◆ Try it: Your copy should match the records exactly, apart from the pictures, which stay out.

[Image and design file data]
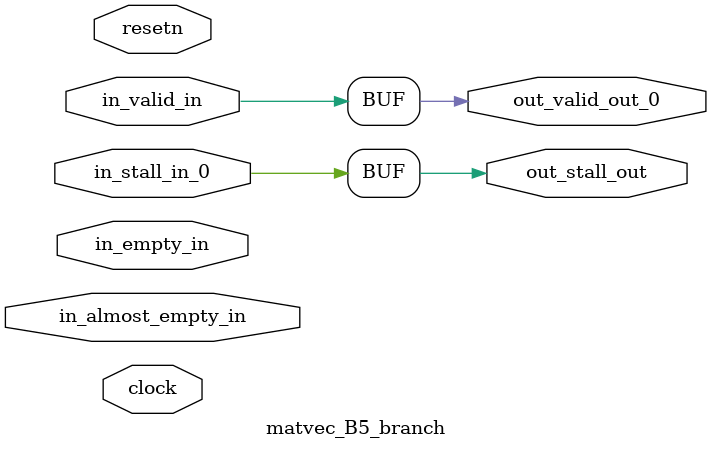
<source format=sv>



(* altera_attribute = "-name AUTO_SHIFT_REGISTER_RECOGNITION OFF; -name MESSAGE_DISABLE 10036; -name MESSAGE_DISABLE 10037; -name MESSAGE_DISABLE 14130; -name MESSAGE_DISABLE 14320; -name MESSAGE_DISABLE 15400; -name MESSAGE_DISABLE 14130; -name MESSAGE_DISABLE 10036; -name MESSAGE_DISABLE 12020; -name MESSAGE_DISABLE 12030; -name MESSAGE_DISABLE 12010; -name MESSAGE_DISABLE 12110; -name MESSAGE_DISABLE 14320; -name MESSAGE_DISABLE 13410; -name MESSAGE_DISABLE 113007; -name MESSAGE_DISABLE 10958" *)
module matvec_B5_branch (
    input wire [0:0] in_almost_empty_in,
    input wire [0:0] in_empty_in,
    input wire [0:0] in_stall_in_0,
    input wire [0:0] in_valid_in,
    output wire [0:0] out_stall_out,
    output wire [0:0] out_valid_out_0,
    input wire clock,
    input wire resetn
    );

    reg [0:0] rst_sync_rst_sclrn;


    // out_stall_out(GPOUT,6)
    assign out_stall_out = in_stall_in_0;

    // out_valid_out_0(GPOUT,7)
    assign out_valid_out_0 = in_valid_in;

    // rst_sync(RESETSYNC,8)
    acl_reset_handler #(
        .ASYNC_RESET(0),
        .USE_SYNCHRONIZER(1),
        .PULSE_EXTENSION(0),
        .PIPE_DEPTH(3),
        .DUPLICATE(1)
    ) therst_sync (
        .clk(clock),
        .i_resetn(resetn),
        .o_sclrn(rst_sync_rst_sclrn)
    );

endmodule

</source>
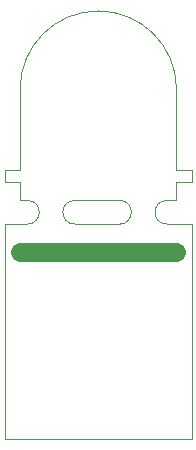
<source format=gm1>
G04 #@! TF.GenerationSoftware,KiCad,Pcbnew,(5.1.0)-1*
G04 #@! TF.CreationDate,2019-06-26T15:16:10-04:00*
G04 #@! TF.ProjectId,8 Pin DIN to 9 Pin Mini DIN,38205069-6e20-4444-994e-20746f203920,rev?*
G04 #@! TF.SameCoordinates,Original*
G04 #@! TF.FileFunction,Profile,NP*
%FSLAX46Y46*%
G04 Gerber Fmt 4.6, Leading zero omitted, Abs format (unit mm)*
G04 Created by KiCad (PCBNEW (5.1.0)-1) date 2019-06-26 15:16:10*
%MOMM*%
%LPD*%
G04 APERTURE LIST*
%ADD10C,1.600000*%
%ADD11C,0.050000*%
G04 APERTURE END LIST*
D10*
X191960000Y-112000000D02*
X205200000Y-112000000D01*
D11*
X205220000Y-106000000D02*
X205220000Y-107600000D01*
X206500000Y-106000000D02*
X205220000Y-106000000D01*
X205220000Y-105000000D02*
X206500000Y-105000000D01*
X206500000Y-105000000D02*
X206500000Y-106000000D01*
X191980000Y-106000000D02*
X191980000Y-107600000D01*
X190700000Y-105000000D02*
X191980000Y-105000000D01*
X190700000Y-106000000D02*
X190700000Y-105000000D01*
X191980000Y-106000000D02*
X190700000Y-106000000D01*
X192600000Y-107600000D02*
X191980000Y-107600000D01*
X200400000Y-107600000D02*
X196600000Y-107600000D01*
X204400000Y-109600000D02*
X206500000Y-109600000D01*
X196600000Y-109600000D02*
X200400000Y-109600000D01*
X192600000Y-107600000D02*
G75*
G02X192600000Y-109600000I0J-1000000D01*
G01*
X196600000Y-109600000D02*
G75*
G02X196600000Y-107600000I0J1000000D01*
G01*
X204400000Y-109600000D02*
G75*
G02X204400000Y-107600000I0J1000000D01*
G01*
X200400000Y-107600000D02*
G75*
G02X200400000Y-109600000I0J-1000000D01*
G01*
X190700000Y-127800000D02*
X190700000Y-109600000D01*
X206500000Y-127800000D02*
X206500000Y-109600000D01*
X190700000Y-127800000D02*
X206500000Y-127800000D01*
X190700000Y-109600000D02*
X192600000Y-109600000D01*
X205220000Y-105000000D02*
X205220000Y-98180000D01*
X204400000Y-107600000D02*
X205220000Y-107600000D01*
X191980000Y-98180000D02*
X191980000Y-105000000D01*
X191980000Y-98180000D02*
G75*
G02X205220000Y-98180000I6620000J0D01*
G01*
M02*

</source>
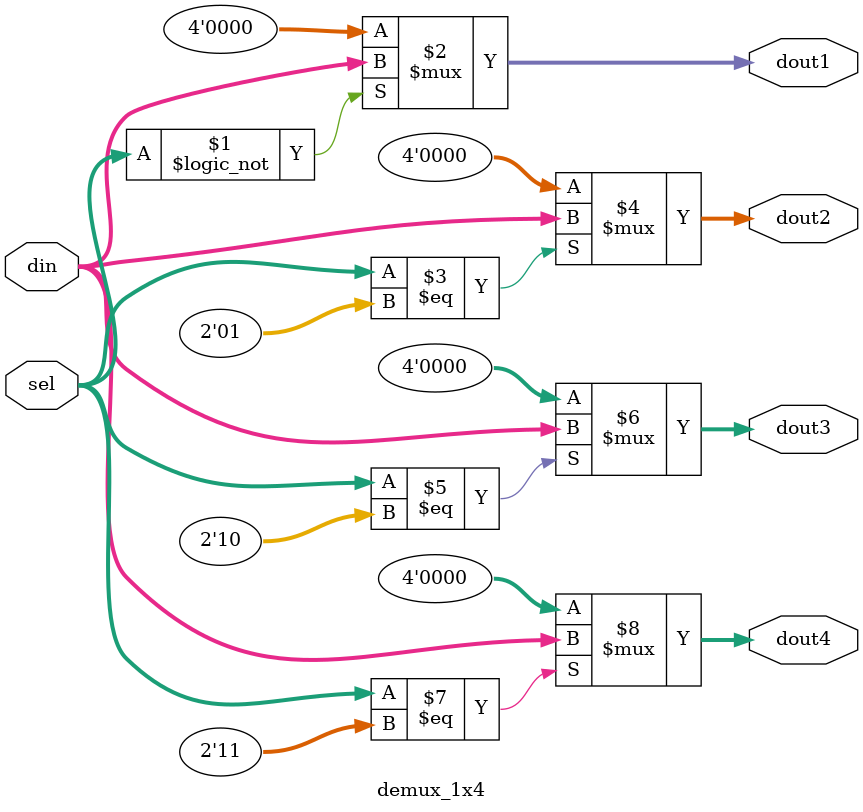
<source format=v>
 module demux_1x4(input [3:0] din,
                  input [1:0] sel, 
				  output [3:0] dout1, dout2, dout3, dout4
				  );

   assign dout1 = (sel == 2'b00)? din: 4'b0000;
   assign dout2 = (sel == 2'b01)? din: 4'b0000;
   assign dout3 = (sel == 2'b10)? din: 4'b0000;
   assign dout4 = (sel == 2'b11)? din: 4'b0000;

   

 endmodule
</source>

◆ Answer box:
<source format=sv>



(* altera_attribute = "-name AUTO_SHIFT_REGISTER_RECOGNITION OFF; -name MESSAGE_DISABLE 10036; -name MESSAGE_DISABLE 10037; -name MESSAGE_DISABLE 14130; -name MESSAGE_DISABLE 14320; -name MESSAGE_DISABLE 15400; -name MESSAGE_DISABLE 14130; -name MESSAGE_DISABLE 10036; -name MESSAGE_DISABLE 12020; -name MESSAGE_DISABLE 12030; -name MESSAGE_DISABLE 12010; -name MESSAGE_DISABLE 12110; -name MESSAGE_DISABLE 14320; -name MESSAGE_DISABLE 13410; -name MESSAGE_DISABLE 113007; -name MESSAGE_DISABLE 10958" *)
module matvec_B5_branch (
    input wire [0:0] in_almost_empty_in,
    input wire [0:0] in_empty_in,
    input wire [0:0] in_stall_in_0,
    input wire [0:0] in_valid_in,
    output wire [0:0] out_stall_out,
    output wire [0:0] out_valid_out_0,
    input wire clock,
    input wire resetn
    );

    reg [0:0] rst_sync_rst_sclrn;


    // out_stall_out(GPOUT,6)
    assign out_stall_out = in_stall_in_0;

    // out_valid_out_0(GPOUT,7)
    assign out_valid_out_0 = in_valid_in;

    // rst_sync(RESETSYNC,8)
    acl_reset_handler #(
        .ASYNC_RESET(0),
        .USE_SYNCHRONIZER(1),
        .PULSE_EXTENSION(0),
        .PIPE_DEPTH(3),
        .DUPLICATE(1)
    ) therst_sync (
        .clk(clock),
        .i_resetn(resetn),
        .o_sclrn(rst_sync_rst_sclrn)
    );

endmodule

</source>
<source format=gm1>
G04 #@! TF.GenerationSoftware,KiCad,Pcbnew,(5.1.0)-1*
G04 #@! TF.CreationDate,2019-06-26T15:16:10-04:00*
G04 #@! TF.ProjectId,8 Pin DIN to 9 Pin Mini DIN,38205069-6e20-4444-994e-20746f203920,rev?*
G04 #@! TF.SameCoordinates,Original*
G04 #@! TF.FileFunction,Profile,NP*
%FSLAX46Y46*%
G04 Gerber Fmt 4.6, Leading zero omitted, Abs format (unit mm)*
G04 Created by KiCad (PCBNEW (5.1.0)-1) date 2019-06-26 15:16:10*
%MOMM*%
%LPD*%
G04 APERTURE LIST*
%ADD10C,1.600000*%
%ADD11C,0.050000*%
G04 APERTURE END LIST*
D10*
X191960000Y-112000000D02*
X205200000Y-112000000D01*
D11*
X205220000Y-106000000D02*
X205220000Y-107600000D01*
X206500000Y-106000000D02*
X205220000Y-106000000D01*
X205220000Y-105000000D02*
X206500000Y-105000000D01*
X206500000Y-105000000D02*
X206500000Y-106000000D01*
X191980000Y-106000000D02*
X191980000Y-107600000D01*
X190700000Y-105000000D02*
X191980000Y-105000000D01*
X190700000Y-106000000D02*
X190700000Y-105000000D01*
X191980000Y-106000000D02*
X190700000Y-106000000D01*
X192600000Y-107600000D02*
X191980000Y-107600000D01*
X200400000Y-107600000D02*
X196600000Y-107600000D01*
X204400000Y-109600000D02*
X206500000Y-109600000D01*
X196600000Y-109600000D02*
X200400000Y-109600000D01*
X192600000Y-107600000D02*
G75*
G02X192600000Y-109600000I0J-1000000D01*
G01*
X196600000Y-109600000D02*
G75*
G02X196600000Y-107600000I0J1000000D01*
G01*
X204400000Y-109600000D02*
G75*
G02X204400000Y-107600000I0J1000000D01*
G01*
X200400000Y-107600000D02*
G75*
G02X200400000Y-109600000I0J-1000000D01*
G01*
X190700000Y-127800000D02*
X190700000Y-109600000D01*
X206500000Y-127800000D02*
X206500000Y-109600000D01*
X190700000Y-127800000D02*
X206500000Y-127800000D01*
X190700000Y-109600000D02*
X192600000Y-109600000D01*
X205220000Y-105000000D02*
X205220000Y-98180000D01*
X204400000Y-107600000D02*
X205220000Y-107600000D01*
X191980000Y-98180000D02*
X191980000Y-105000000D01*
X191980000Y-98180000D02*
G75*
G02X205220000Y-98180000I6620000J0D01*
G01*
M02*

</source>
<source format=v>
 module demux_1x4(input [3:0] din,
                  input [1:0] sel, 
				  output [3:0] dout1, dout2, dout3, dout4
				  );

   assign dout1 = (sel == 2'b00)? din: 4'b0000;
   assign dout2 = (sel == 2'b01)? din: 4'b0000;
   assign dout3 = (sel == 2'b10)? din: 4'b0000;
   assign dout4 = (sel == 2'b11)? din: 4'b0000;

   

 endmodule
</source>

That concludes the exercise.